Velayetin değiştirilmesi davasının açılma sebepleri şu şekilde ifade edilebilir;
Anne ya da babanın deneyimsizliği
Anne ya da babanın hastalığı
Anne ya da babanın başka yerde bulunması
Anne ya da babanın velayet görevini gereği gibi yerine getirmemesi
Anne veya babanın çocuğa yeterli ilgiyi göstermemesi
Anne ya da babanın çocuğa karşı yükümlülüklerini ağır biçimde savsaklaması
Velayetin kötüye kullanılması konusunun günlük hayata en sık yansıdığı örnek velayet hakkını elinde bulunduran tarafın müşterek çocuk ile diğer ebeveyn arasındaki kişisel ilişkiyi engellemesi olarak karşımıza çıkmaktadır. Burada çocuk teslimi konusu gündeme gelecektir. Adalet Bakanlığınca hazırlanan “Çocuk Teslimi Ve Çocukla Kişisel İlişki Kurulmasına İlişkin İlam Ve Tedbir Kararlarının Yerine Getirilmesine Dair Yönetmelik” Resmi Gazetede 4 Ağustos 2022 tarihinde yayımlanarak yürürlüğe girmiştir. Bu yeni düzenleme ile çocuk teslimi artık icra yolu ile değil adliyelerde bulunan Adli Destek ve Mağdur Hizmetleri Müdürlüğü ile sağlanmaktadır. Yeni uygulama çocuğun üstün yararını gözeterek görüşmeler sırasında çocuğun minimum düzeyde etkilenmesini amaçlamaktadır. Ebeveynlerin kişisel ilişkiyi ADM birimi aracılığı ile tesis etmesi zorunlu değildir. Ancak görüşmelerin birim aracılığı ile yapılması ileride karşılaşma ihtimali bulunan durumlar açısından önem arz etmektedir. Makalenin devamında uygulamaya yönelik bilgiler sıralanacaktır. Şöyle ki;
Velayet hakkını elinde bulundurmayan taraf kişisel ilişki tesisine karar verilen günlerde müşterek çocuk ile görüşme gününden evvel ADM birimine; birim tarafından hazırlanmış formu doldurmak sureti ile başvurmalıdır. Bu başvuru kişi tarafından yapılabileceği gibi, vekil aracılığı ile de yapılabilir. Başvuruyu alan birim kişisel ilişki tesisinin sağlanacağı gün ve saatte çocuk görüşme merkezlerinden uygun olanını ebeveynlere bildirir. Çocuk görüşme merkezleri çocukların ebeveynleri ile kaliteli zaman geçirmesine imkân sağlayacak parklara, bahçelere, içerisinde sosyal, sportif ve kültürel faaliyetlerin yürütüldüğü yerler içerisinde ya da bu yerlere yakın konumlandırılan merkezlerdir. ADM birimi velayet hakkı sahibine, ilam veya tedbir kararında belirtilen sürenin bitiminde çocuğu belirlenen yere getirmek zorunda olduğu, çocuğu getirmez veya kendisinden kaynaklanmayan makul sebepler hariç olmak üzere geç getirirse disiplin hapsiyle cezalandırılacağı, hakkında suç duyurusunda bulunulacağı hususu tutanağa bağlanarak tebliğ edilir.

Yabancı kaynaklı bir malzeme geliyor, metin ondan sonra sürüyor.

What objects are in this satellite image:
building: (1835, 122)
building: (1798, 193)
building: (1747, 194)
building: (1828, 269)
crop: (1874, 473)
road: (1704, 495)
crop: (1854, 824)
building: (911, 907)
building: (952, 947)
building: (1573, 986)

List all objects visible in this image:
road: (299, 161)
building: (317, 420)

Kişisel ilişki tesisinin sağlanacağı gün ve saatte velayet hakkını elinde bulunduran ebeveyn müşterek çocuğu görüşme merkezine getirmekle yükümlüdür. Aksi durumda velayetin kötüye kullanılması söz konusu olacaktır ki bu durum da birim tarafından tutanak altına alınarak velayet hakkı sahibi hakkında birim tarafından suç duyurusunda bulunulacaktır. Yukarıda da belirtildiği üzere teslim işlemlerinin birim aracılığı ile gerçekleştirilmesi zorunlu değildir, velayet hakkı elinde bulunmayan ebeveyn kişisel ilişki tesisinin engellenmesi durumunda bizzat suç duyurusunda da bulunabilir.

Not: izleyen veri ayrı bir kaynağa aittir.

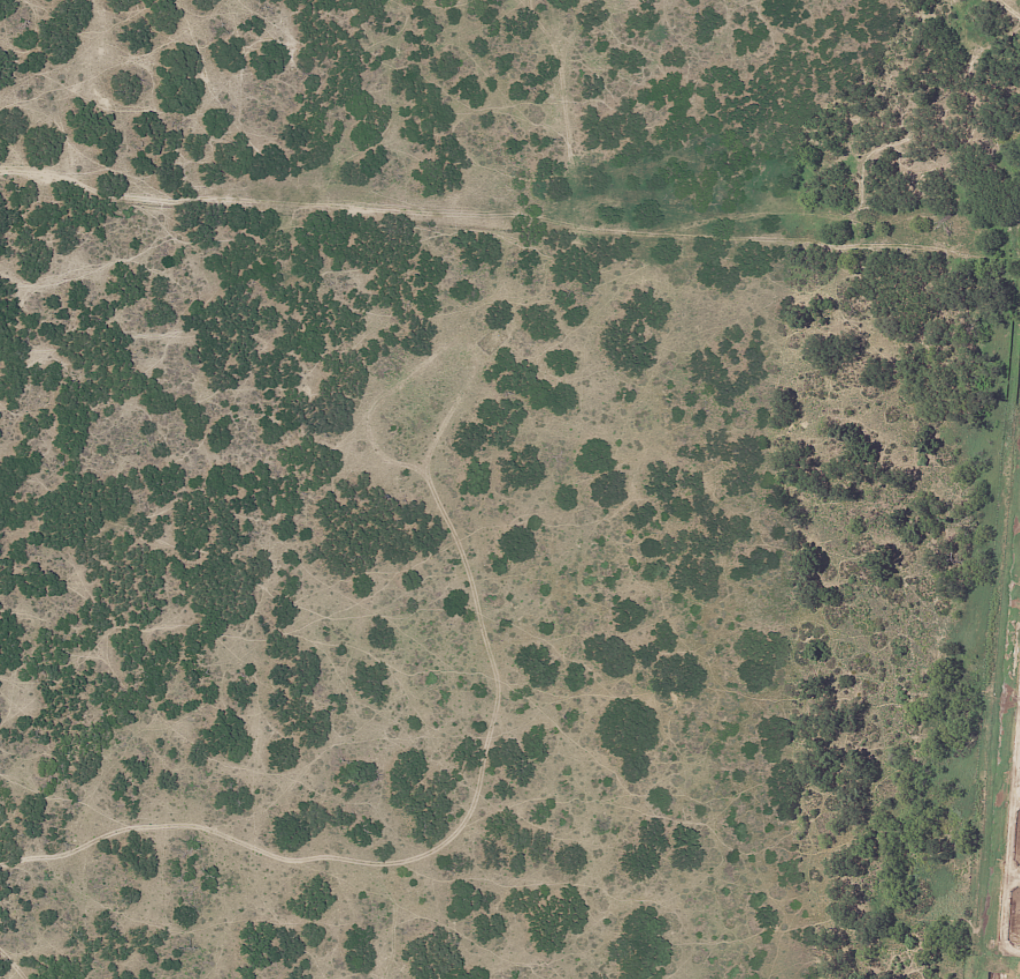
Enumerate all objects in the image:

Kişisel ilişki kuran ebeveynin kişisel ilişki tesisinin sağlanmasının akabinde çocuğu velayet hakkını elinde bulunduran kişiye teslim etmemesi de söz konusu olabilir. Bu durumda da çocuk teslimine ilişkin süreç ADM tarafından takip edilmiş ise yukarıda anlatılan usul aynen uygulanır ve kişi hakkında suç duyurusunda bulunulur. ADM’nin sürece dahiliyetinin bulunmaması durumunda ise yine velayet hakkı sahibi bizzat suç duyurusunda bulunabilir.
Suç duyurusunun akabinde velayeti kötüye kullanan kişiye karşı velayetin değiştirilmesi davası açılabilir. Bu davada görevli mahkeme Aile Mahkemeleri’dir. Velayetin değiştirilmesi davasında kesin yetki kuralı bulunmamaktadır. Bu nedenle davacının ya da diğer ilgililerden birinin yerleşim yeri Aile Mahkemesi yetkili mahkeme olacaktır.